In Paid Search advertising, it’s essential that your customers’ search terms closely match your landing page content. Google assesses this alignment through the ‘landing page experience’ metric, which includes elements such as content relevance, user navigation ease, and internal linking. With inefficient landing pages, brands will suffer from low Quality Score and increased costs.

That’s why our tech team created BERT Relevance, a tool that uncovers mismatches between search terms and landing page copy. This allows brands to make strategic decisions on improving landing page copy, generating new content, or removing irrelevant search terms. Ultimately, this will improve paid search performance and increase ROI.

Content relevance is crucial. ‘Landing page experience’ significantly influences a keyword’s Quality Score, which in turn affects the cost per click (CPC). Google categorises your ‘landing page experience’ score as below average, average, or above average. Given the wide range of factors this metric encompasses, these broad categories offer limited insight, often leaving analysts uncertain about the necessary actions.

BERT Relevance demystifies this metric, with a particular emphasis on content relevance. Our goal in creating this tool was to uncover mismatches between search terms and landing page content, allowing us to make strategic decisions on improving landing page copy, generating new content, or removing irrelevant search terms.

Which insights are uncovered?

Our tool BERT Relevance gives insights that guide strategic decisions in campaign management, from refining ad content and keywords to optimising landing pages and segmenting campaigns based on specific themes or services. These insights enable marketers to improve:

Landing Page Optimisation: Enhance pages with low BERT Relevance scores to better align with search terms or redirect ads to more relevant pages.

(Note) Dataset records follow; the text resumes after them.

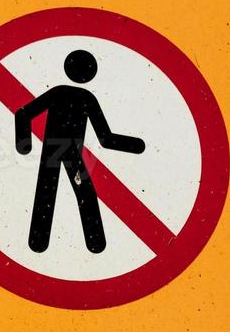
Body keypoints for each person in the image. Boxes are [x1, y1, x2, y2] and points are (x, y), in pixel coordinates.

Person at [14, 50, 144, 253]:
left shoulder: (65, 93)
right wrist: (136, 145)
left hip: (61, 151)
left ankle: (43, 243)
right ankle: (91, 244)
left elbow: (23, 114)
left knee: (52, 193)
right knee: (75, 193)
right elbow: (106, 138)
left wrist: (24, 144)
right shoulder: (83, 97)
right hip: (64, 151)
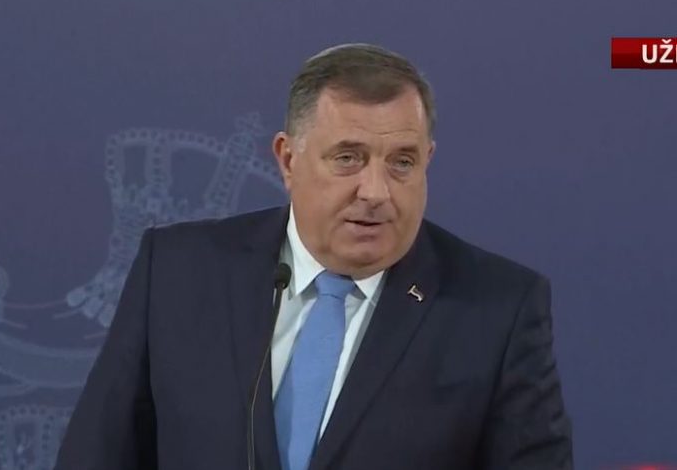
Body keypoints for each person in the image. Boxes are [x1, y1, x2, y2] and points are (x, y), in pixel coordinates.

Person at [54, 43, 573, 470]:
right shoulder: (178, 272)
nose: (376, 191)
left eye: (402, 162)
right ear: (288, 159)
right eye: (348, 158)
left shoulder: (497, 311)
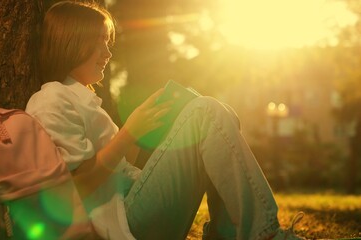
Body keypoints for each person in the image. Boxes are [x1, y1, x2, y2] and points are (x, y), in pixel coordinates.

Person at [26, 1, 306, 239]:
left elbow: (121, 164)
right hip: (121, 227)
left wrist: (152, 126)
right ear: (73, 41)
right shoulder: (51, 100)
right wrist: (129, 133)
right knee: (206, 112)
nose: (108, 53)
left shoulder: (84, 101)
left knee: (221, 115)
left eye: (107, 43)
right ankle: (265, 234)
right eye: (98, 42)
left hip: (132, 204)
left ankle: (227, 234)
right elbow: (75, 190)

Query-to-Page Relevance: Ensure alignment between the search term and the landing page. Discrepancies can lead to low BERT Relevance scores and a poorer user experience.

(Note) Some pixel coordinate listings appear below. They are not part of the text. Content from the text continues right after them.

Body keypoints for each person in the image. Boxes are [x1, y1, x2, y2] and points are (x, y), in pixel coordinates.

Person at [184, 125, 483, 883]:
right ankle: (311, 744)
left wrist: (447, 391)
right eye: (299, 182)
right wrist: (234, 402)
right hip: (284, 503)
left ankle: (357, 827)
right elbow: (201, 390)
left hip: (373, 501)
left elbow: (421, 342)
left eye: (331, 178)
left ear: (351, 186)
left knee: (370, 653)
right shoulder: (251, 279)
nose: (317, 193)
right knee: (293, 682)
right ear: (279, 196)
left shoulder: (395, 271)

Search Query Refinement: Reassess the effectiveness of search terms in driving traffic at either search query or query cluster level, identifying poor performing search queries and search query themes.


The workflow



  1. Search query report from Google Ads: The process begins with the collection of search queries, performance data and the landing page URL.
  2. Keyword Clustering: We then cluster the search queries from Google Ads using OpenAI and GPT4. Clustering this data makes it easier to extract insight across a very large data set (10k search queries at a minimum).
  3. Content Scraping via Puppeteer: We scrape the content from each landing page URL using Puppeteer, a nodejs library for javascript enabled web crawling.
  4. Content Classification: We then use our BERT Relevance model, based off a machine learning model used for sentence/text embedding generation. This assesses the alignment between landing page content and search terms – the output of this is our ‘BERT score’ used to define the relevance of the search term vs. the landing page.

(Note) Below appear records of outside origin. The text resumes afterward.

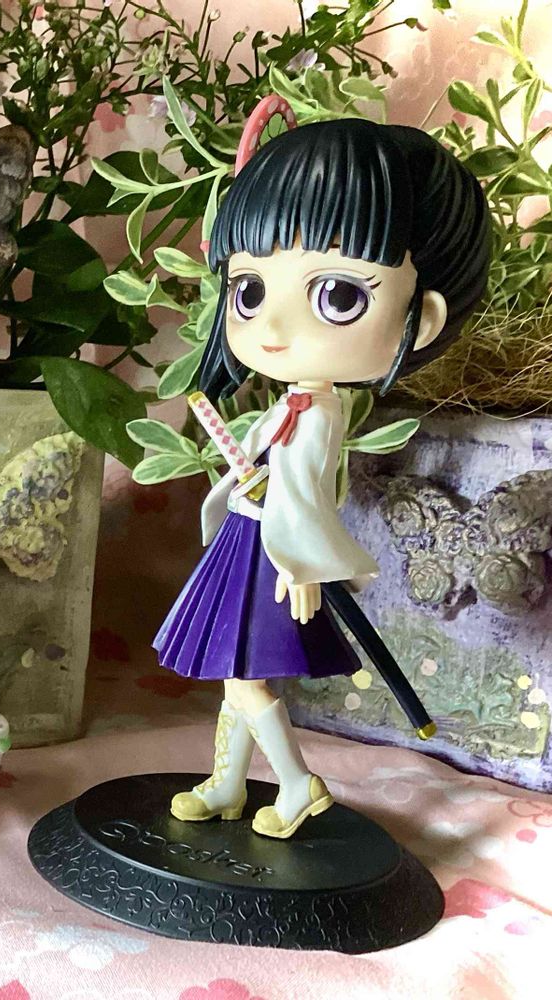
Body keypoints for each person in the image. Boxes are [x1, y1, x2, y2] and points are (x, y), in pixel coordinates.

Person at [154, 115, 491, 839]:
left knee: (244, 680)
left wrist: (301, 563)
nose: (273, 327)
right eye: (250, 291)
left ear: (424, 317)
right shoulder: (292, 405)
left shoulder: (318, 414)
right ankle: (226, 783)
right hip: (250, 541)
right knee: (235, 676)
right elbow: (276, 471)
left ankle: (297, 784)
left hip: (274, 554)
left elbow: (306, 493)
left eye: (337, 296)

How our clients have benefited

  • Account Restructuring: When onboarding a new client that previously had a fragmented account structure, we used insights from a long term BERT Relevance report to determine the most relevant landing page to use for each ad group within the new account structure. The new account structure resulted in a 19% increase in impressions being classified as ‘above average’ for the Google landing page relevance score, with an average quality score increasing from 6.5 to 9.2.
  • Search Query Funnelling: For a retail client with a large product inventory, the report identified search queries which were triggering multiple ad groups/landing pages. The BERT Relevance report provided insights that informed us where to add negative keywords to ensure that the most relevant landing page is targeted for each search query. This resulted in both more relevant adverts, which recorded a 6% increase in CTR%, and an 8% improvement in conversion rate for associated keywords.
  • Blocking Poor Performing Traffic: We now use the report on a regular basis to identify poor performing search query ‘clusters.’  This groups search queries into similar themes. In isolation, poor performing search queries may go unnoticed. However, the clustering approach has proven to unearth poor performing one or two word themes, which we have used to add as negative phrase keywords to block irrelevant traffic.
  • Informing DX/CRO Strategy: The report identified poor performing landing pages which were being impacted by advert relevance issues, which informed our CX/CRO strategy, allowing us to prioritise landing page tests based on traffic and BERT Relevance score.